Hayward and Kelly [15] showed sex differences in central arterial pressure waveforms , carotid to be specific, with more striking differences as age increases. Augmentation obtained was given by AIx (%) = −132 *Height (m) + 243, i.e., AIx is inversely proportional to height. Peaking in late Ps in elderly females led to a greater AIx. Females were found to have a shorter diastolic pressure–time integral. The subendocardial viability ratio in women, given as the ratio of DPTI/TTI. where TTI is tension–time index, a well-known index of myocardial oxygen consumption,

$$ \mathrm{SEVR}=\mathrm{DPTI}/\mathrm{TTI} $$
(19.44)

is significantly lower compared with male subjects despite similar TTI. However, sex differences in pulse wave reflection coefficients have been little studied because AIx cannot be fully related to the reflection coefficient. The latter is related to the whole cardiac cycle, while the former is only reflective of early systole [43, 55].

Hemodynamic Monitoring of Sex Differences in Different Cultures

In recent Korean studies [21, 22] looking at sex differences in arterial stiffness in middle-aged men and women, it was shown that aortic pulse wave velocity and brachial arterial pulse pressure amplification were both greater in men compared with women. Aortic PWV was assessed by carotid-to-femoral PWV as the common choice in the clinical setting. Radial artery tonometry–derived aortic AIx was obtained by way of transfer function. Pulse pressure amplification was obtained as the ratio of brachial arterial pressure to derived aortic pressure. Women have a greater AIx as shown by others. AIx was significantly correlated with age, Pd, and serum cholesterol levels.

Carotid-to-femoral PWV has been widely used as supposedly providing an indication of large-artery stiffness, i.e., of the aorta. It should be noted here that controversies exist because of the differing pulse transmission paths taken by the carotid and femoral arteries, in other words, opposite directions from the aortic arch junction.

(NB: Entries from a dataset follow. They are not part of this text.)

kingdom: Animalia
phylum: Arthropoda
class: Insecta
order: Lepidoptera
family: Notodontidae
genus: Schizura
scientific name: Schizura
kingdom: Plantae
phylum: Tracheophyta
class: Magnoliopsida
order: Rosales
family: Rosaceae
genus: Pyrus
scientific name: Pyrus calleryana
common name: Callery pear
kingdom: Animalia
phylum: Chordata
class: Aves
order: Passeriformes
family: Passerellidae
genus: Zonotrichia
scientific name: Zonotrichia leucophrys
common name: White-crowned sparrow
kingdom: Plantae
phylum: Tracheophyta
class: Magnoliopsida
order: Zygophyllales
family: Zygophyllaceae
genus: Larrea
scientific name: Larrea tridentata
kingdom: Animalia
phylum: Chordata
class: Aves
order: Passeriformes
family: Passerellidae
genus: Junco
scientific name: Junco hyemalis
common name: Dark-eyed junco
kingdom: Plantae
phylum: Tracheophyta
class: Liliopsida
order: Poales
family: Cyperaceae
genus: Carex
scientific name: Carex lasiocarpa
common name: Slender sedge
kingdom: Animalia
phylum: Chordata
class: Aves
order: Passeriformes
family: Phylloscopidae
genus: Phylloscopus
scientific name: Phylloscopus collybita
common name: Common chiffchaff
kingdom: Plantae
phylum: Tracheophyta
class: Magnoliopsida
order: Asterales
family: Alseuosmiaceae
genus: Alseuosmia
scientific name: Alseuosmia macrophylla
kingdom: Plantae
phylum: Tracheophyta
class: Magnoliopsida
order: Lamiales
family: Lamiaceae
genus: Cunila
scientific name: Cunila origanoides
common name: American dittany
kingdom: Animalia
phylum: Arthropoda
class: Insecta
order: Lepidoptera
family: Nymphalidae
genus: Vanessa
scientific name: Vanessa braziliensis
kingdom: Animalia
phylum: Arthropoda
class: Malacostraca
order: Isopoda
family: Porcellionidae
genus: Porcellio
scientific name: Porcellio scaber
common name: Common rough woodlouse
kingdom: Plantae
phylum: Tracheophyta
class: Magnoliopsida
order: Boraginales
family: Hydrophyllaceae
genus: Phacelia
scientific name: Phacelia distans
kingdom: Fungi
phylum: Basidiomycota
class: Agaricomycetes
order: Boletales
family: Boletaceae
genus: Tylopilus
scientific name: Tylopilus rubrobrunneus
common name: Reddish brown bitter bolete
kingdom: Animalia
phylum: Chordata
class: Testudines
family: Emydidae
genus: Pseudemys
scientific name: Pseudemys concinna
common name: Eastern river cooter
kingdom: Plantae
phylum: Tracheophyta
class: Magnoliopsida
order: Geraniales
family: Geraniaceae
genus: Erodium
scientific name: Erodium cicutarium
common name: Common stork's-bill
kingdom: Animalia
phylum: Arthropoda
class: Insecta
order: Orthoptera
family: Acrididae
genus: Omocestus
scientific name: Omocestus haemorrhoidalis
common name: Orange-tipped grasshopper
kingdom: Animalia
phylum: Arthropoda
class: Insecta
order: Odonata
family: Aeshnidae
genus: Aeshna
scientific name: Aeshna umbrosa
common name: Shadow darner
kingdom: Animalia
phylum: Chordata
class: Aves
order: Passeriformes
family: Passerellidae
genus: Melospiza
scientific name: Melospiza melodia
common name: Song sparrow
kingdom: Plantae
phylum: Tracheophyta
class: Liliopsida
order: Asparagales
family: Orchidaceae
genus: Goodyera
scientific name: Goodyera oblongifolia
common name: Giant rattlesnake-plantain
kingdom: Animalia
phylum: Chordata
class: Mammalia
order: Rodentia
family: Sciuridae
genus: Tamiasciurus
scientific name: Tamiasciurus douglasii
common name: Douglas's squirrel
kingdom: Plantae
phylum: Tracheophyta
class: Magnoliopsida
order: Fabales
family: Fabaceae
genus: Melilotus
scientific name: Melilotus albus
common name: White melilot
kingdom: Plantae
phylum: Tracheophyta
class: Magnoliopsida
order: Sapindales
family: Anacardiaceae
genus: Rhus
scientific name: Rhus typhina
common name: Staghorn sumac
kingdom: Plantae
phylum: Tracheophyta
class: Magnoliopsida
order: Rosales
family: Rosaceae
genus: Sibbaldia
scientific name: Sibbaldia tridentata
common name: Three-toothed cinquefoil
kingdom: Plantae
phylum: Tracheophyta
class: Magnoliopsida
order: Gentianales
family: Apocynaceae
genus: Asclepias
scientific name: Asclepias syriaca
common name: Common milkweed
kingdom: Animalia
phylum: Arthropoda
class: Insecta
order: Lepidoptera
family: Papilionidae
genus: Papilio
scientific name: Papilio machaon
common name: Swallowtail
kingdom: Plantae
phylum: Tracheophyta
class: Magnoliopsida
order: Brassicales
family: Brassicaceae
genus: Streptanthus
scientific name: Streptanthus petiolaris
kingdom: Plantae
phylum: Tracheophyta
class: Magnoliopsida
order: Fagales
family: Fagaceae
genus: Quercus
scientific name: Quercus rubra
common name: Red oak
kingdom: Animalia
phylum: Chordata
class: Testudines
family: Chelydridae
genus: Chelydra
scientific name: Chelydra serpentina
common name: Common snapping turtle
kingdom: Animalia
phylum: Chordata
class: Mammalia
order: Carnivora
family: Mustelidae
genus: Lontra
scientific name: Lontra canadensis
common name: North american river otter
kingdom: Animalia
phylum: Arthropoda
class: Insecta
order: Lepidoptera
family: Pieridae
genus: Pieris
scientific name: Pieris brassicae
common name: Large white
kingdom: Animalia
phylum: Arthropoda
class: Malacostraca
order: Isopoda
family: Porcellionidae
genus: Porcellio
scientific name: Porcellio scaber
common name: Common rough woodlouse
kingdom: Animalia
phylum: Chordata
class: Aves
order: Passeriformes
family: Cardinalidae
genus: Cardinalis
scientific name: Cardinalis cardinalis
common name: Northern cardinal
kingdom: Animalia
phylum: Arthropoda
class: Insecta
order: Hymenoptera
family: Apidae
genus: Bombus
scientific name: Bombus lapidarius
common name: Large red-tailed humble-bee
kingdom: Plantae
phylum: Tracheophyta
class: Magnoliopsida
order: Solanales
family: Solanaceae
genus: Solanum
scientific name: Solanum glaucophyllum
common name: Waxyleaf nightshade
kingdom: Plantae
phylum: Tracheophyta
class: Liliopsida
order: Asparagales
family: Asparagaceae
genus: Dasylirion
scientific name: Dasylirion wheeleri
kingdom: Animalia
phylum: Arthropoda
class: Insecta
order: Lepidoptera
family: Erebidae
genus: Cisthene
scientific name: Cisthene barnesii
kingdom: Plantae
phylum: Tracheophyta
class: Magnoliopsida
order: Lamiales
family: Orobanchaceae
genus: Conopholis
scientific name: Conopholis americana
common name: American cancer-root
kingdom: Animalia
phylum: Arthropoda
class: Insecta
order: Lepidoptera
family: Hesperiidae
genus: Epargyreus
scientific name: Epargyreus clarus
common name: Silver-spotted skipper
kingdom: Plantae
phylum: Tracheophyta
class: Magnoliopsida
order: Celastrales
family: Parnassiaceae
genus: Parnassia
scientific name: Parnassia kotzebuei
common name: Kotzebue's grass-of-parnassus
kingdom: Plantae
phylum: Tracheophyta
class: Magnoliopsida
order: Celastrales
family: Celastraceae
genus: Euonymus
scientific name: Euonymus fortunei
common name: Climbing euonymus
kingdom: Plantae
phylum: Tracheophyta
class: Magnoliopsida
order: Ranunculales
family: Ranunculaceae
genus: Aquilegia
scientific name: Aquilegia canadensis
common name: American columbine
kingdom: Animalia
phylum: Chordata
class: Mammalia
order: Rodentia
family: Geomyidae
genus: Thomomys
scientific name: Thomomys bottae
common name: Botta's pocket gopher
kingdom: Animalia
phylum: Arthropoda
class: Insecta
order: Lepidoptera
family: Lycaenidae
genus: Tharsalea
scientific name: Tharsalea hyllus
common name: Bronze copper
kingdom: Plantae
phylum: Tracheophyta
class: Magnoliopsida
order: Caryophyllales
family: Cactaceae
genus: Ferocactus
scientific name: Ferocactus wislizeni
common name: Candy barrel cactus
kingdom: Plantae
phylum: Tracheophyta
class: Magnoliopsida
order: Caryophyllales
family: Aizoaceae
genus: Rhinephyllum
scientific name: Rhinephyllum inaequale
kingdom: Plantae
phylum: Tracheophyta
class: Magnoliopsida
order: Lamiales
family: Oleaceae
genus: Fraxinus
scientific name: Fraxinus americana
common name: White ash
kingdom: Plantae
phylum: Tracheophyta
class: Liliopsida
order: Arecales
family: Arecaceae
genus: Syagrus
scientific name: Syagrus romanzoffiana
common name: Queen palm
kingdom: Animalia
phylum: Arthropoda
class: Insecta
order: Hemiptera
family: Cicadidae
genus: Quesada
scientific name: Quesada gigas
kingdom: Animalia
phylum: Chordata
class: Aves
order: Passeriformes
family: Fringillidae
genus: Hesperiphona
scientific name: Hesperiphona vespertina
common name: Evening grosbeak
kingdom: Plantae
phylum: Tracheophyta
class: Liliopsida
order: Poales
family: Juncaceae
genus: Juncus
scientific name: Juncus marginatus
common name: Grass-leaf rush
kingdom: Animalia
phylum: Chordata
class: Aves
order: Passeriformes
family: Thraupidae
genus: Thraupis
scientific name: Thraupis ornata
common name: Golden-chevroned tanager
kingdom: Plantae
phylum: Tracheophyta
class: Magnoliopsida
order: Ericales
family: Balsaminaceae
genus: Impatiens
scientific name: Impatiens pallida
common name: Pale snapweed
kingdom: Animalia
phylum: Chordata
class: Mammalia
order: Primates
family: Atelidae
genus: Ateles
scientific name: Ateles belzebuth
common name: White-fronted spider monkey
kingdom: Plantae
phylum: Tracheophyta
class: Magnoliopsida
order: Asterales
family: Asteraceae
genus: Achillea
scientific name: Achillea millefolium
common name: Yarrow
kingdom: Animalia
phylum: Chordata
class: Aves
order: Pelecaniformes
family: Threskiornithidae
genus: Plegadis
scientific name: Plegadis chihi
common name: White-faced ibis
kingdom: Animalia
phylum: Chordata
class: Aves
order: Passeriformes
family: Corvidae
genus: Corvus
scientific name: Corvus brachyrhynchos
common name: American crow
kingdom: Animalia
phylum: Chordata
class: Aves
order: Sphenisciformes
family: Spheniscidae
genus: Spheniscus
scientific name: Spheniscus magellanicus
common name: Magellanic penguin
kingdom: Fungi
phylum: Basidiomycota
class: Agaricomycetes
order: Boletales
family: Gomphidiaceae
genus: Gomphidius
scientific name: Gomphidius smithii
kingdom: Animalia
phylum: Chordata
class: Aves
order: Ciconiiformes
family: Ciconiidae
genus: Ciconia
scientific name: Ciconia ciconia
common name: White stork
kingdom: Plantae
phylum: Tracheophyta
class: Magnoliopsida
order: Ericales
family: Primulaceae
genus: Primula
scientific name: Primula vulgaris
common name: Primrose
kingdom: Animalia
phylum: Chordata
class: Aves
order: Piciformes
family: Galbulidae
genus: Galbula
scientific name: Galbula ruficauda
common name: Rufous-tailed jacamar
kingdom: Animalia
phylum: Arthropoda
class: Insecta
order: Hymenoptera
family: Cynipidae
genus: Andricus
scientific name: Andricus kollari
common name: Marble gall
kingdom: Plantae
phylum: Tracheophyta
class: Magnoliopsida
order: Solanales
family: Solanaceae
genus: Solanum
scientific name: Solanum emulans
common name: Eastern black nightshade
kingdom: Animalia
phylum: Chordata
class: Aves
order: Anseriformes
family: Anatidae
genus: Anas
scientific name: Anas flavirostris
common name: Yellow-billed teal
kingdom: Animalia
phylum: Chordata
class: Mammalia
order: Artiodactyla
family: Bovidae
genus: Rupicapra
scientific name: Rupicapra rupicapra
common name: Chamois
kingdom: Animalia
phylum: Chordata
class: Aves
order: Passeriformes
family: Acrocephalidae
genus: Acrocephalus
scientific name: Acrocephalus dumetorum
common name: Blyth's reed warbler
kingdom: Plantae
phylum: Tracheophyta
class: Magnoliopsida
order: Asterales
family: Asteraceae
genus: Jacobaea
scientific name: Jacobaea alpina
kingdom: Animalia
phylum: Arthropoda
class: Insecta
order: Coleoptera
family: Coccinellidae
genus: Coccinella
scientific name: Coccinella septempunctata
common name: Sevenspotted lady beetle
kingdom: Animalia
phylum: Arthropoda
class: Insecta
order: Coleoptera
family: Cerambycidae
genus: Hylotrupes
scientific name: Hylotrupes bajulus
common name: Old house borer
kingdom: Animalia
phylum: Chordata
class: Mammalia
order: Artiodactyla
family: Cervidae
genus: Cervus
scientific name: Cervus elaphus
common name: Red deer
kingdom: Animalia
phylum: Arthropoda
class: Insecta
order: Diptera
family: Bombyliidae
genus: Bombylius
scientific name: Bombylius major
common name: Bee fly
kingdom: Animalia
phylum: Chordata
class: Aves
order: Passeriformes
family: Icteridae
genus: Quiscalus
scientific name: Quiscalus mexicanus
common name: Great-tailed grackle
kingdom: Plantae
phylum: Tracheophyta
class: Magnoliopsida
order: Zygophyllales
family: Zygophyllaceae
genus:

A Chinese study by Liu et al. [37], based on radial artery monitoring, showed no difference between middle-aged men and women groups despite greater body weight and height in men. A Japanese study by Tomiyama et al. [49], using brachial–ankle pulse wave velocity (baPWV) as an index of vascular stiffness, showed that baPWV is greater in men than women. The difference, however, disappears when women reach menopause. This is attributed to the vasodilator effect of estrogen [10]. A study by Nishiwaki et al. [39], using the cardio–ankle vascular index (CAVI) initially proposed by Shirai et al. [46], showed that CAVI increases with age, as expected, and is greater in men than in women.